Another complaint might be that the paper establishes false premises and ignores a possible third way. In particular, the small-scale, labor intensive, beyond organic, local farming movement. Relying on greater local knowledge and increased inputs of manual labor, such farms have high, sustainable yields without large inputs of chemicals or machinery. At least, that is the anecdote, as I have not seen a systematic study that bears this out. Despite the growth in local farming, it represents a small portion of total agricultural output for obvious reasons: labor is expensive compared to capital, and knowledge workers are not drawn to farm work in large numbers. Taken together, this suggests that for local farming to ever reach a broad consumer base, people must be willing to spend a lot more on food, which I doubt will occur.

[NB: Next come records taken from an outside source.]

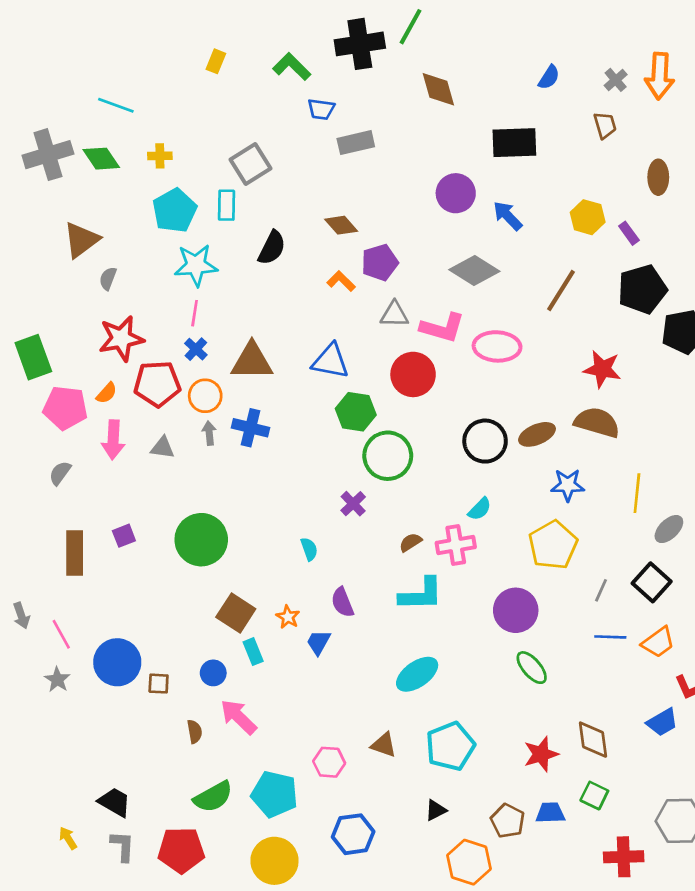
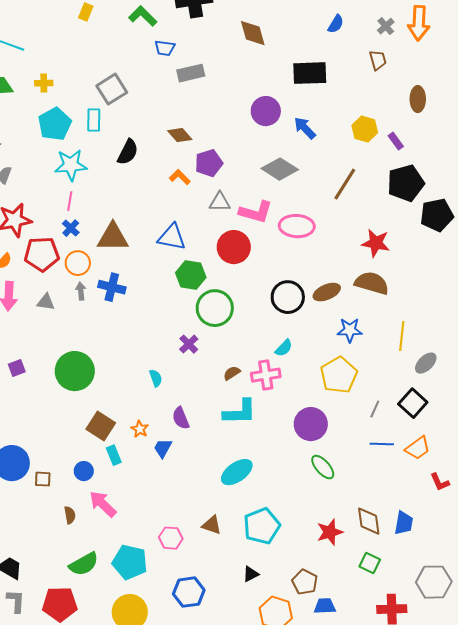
blue trapezoid: (662, 722) -> (404, 523), moved, turned -50
blue trapezoid: (550, 813) -> (325, 606), moved

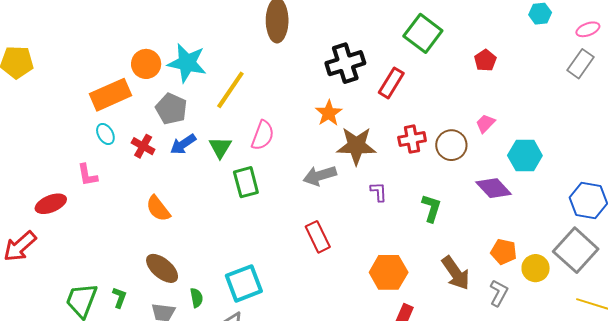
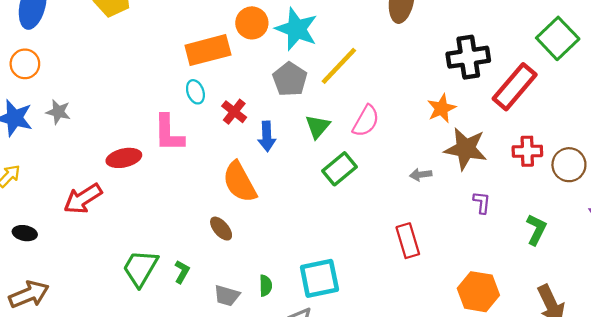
red rectangle: (391, 83) -> (515, 87), size x1.4
gray pentagon: (171, 109) -> (290, 79), moved
blue arrow: (183, 144) -> (267, 136), moved, turned -68
pink L-shape: (87, 175) -> (169, 133), size x1.5
gray arrow: (320, 176) -> (421, 175), size x0.6
green rectangle: (246, 182) -> (339, 169), turned 56
orange semicircle: (158, 209) -> (240, 182), size x1.4
brown ellipse: (162, 268) -> (221, 229), moved, size x0.7

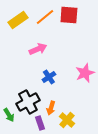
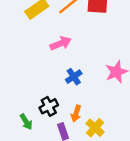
black cross: (28, 102) -> (49, 106), size x0.7

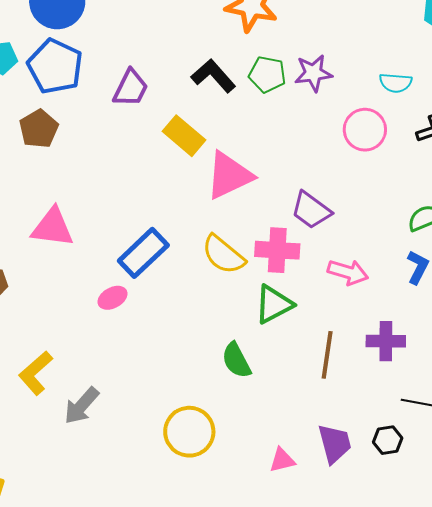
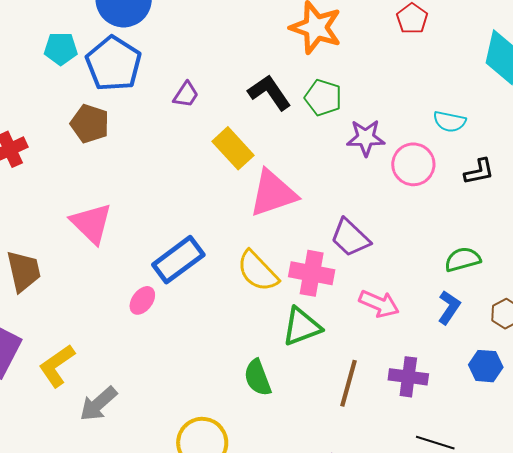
purple star: (313, 73) -> (366, 138), moved
purple trapezoid: (131, 88) -> (186, 95), size x0.7
brown pentagon: (39, 129) -> (90, 124), turned -30
pink triangle: (53, 227) -> (91, 223), turned 30
pink ellipse: (113, 298) -> (142, 300), turned -32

Improbability aside, I am skeptical, as I have expressed in earlier posts, that local farming actually has any environmental benefits over industrial agriculture.

Beyond utilitarian considerations, the wildlife-friendly farming/land sparing debate raises philosophical questions about protecting biodiversity. Though I am not that familiar with the debate, it seems reminiscent of the 19th century schism between preservationists and conservationists. The former advocated unadulterated nature for its own sake, while the latter argued that nature should be managed for human benefit. In the present context, land sparing might permit larger areas of unadulterated nature in the form of natural parks and wildlife preserves, while wildlife-friendly farming would permit land use that is beneficial to humans at minimum cost to biodiversity. I see the validity of both perspectives and do not offer a solution. Nevertheless, it is interesting how contemporary environmentalists sort out along philosophical lines. In general, those with a biological inclination lean toward wildlife-friendly farming, while developmental economists and agriculturalists advocate land sparing. I suspect divergence between the two groups arises from the duality of humanity, existing simultaneously in and above nature. Evolutionary theory shows us our place in the tree of life, while our advanced civilization has brought us out of nature. Natural scientists, steeped in evolution and ecology, may tend to perceive us as part of nature, while the social scientists, the experts on civilization, may tend to view us as outside of nature. Thus, while the former sees man as integral with and therefore capable of tinkering with his environment, the latter does not mind a clear demarcation. Bringing such cultural and philosophical differences to the forefront can promote constructive dialogue that evaluates agricultural policy not solely upon preserving biodiversity, but also on the type of nature we ultimately desire.